Fake $\mu$s: A cautionary tail of shear-thinning locomotion

TL;DR

This paper highlights the importance of considering flow derivative differences in 3D non-Newtonian fluids, like shear-thinning biological fluids, as 2D models may lead to misleading conclusions about microbial propulsion.

Contribution

It demonstrates how neglecting flow derivative differences between 2D and 3D models can mislead understanding of shear-thinning locomotion in complex fluids.

Findings

2D models can be misleading for 3D non-Newtonian swimming behaviors

Flow derivatives like shear rate are crucial in non-Newtonian fluid modeling

Ignoring flow derivative differences can lead to incorrect physical intuition

Abstract

Propulsion through fluids is a key component in the life cycle of many microbes, be it in development, infection, or simply finding nutrients. In systems of biomedical relevance, this propulsion is often through polymer suspensions that endow the fluid with complex non-Newtonian properties, such as shear-thinning and viscoelastic behaviour. Due to the complexity of 3D non-Newtonian modelling, 2D undulatory propulsion has recently been extensively-studied as a means of garnering physical intuition for these systems.
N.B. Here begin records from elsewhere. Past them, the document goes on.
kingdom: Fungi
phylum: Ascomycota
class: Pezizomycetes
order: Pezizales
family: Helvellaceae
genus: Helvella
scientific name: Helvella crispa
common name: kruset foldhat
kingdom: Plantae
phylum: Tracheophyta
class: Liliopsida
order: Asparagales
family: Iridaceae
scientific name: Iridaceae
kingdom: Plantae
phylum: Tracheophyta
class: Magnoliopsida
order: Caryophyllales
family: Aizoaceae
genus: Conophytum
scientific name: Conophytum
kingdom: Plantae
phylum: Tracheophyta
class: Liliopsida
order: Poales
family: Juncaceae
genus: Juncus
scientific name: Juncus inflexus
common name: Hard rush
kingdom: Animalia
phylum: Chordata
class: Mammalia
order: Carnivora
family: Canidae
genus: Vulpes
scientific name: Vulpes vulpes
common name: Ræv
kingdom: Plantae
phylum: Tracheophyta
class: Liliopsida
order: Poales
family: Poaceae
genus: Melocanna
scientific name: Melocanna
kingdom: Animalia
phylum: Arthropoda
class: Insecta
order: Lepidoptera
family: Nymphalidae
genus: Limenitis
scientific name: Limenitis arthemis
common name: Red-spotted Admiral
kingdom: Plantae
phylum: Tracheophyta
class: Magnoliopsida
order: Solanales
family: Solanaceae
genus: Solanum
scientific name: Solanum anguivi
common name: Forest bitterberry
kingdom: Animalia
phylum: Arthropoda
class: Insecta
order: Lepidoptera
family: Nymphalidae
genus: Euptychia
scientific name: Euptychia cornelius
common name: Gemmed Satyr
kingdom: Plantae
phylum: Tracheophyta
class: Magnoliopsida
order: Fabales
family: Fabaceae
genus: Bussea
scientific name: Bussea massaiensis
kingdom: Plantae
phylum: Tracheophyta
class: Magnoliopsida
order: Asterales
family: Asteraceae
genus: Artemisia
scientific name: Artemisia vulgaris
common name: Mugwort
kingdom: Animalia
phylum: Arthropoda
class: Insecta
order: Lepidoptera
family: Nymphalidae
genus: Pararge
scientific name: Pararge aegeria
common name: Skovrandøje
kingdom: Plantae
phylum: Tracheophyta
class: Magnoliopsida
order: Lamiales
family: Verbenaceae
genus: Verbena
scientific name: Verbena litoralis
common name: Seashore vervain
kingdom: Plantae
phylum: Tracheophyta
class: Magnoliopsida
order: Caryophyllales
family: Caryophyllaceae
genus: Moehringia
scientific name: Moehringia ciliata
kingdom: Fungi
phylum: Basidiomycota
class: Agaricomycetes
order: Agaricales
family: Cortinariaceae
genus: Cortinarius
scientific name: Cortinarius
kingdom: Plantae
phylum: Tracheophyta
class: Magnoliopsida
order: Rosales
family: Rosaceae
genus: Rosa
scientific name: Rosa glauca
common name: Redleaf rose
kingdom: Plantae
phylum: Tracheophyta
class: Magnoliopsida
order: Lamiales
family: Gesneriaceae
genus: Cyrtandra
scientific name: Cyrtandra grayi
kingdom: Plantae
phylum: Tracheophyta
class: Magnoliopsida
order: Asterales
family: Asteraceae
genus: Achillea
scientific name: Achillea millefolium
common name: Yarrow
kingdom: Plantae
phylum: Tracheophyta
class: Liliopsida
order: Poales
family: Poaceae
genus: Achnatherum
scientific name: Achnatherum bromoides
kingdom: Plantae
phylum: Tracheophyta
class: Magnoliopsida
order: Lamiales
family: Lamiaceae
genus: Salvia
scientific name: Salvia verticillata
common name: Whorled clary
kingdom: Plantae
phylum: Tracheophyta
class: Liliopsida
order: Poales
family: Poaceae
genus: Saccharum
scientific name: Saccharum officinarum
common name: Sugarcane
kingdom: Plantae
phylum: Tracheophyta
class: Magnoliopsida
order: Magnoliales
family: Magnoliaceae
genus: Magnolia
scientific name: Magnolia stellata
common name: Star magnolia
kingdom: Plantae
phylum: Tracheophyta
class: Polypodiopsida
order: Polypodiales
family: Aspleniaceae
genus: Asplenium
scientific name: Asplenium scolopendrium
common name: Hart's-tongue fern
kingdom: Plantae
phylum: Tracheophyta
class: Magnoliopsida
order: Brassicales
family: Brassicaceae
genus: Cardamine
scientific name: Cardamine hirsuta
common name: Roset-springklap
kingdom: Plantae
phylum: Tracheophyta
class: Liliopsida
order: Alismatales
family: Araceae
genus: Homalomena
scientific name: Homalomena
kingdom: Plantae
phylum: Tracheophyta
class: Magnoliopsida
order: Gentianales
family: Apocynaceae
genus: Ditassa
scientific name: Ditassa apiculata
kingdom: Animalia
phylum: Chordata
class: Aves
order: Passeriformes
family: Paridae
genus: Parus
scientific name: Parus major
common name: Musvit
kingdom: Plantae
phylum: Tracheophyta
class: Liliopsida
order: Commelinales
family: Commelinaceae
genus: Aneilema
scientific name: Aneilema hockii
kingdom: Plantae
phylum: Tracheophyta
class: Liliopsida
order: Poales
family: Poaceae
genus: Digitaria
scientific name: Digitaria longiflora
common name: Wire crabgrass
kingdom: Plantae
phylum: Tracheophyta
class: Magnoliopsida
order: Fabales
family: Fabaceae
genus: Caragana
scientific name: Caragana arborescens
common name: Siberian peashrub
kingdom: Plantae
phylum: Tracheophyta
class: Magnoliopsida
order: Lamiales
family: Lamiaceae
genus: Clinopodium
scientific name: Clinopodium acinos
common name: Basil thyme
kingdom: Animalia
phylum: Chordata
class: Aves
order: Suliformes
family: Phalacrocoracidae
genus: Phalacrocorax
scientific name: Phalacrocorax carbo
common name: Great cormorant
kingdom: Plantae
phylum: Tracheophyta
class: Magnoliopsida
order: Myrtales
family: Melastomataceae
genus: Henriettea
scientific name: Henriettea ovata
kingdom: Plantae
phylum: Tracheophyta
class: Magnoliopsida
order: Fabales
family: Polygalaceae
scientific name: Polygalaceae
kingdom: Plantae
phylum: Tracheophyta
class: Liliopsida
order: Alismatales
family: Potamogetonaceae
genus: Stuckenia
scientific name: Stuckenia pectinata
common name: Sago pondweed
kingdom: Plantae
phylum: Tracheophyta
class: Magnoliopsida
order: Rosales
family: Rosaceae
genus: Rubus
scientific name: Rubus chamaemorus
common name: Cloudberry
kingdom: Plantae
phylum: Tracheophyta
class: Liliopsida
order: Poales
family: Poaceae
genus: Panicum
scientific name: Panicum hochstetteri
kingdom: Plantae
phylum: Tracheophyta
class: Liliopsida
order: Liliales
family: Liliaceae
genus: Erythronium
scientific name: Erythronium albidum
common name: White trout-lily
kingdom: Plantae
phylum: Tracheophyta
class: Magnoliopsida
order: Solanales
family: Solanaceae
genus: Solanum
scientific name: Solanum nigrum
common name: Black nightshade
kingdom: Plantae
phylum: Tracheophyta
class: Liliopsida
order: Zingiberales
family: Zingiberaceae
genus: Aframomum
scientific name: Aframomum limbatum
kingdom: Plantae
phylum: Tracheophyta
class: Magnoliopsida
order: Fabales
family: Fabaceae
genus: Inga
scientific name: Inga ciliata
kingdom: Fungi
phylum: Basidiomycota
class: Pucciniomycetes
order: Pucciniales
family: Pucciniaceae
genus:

However, while streamlines, swimming speeds, and swimmer trajectories are strikingly similar in 2D and 3D Newtonian calculations, behaviour in non-Newtonian fluids depends upon flow derivatives, such as the shear rate, which are radically different. Taking shear-thinning as an example rheology, prevalent in biological fluids such as physiological mucus, this communication demonstrates how failing to account for this difference can misguide our understanding of 3D non-Newtonian swimming.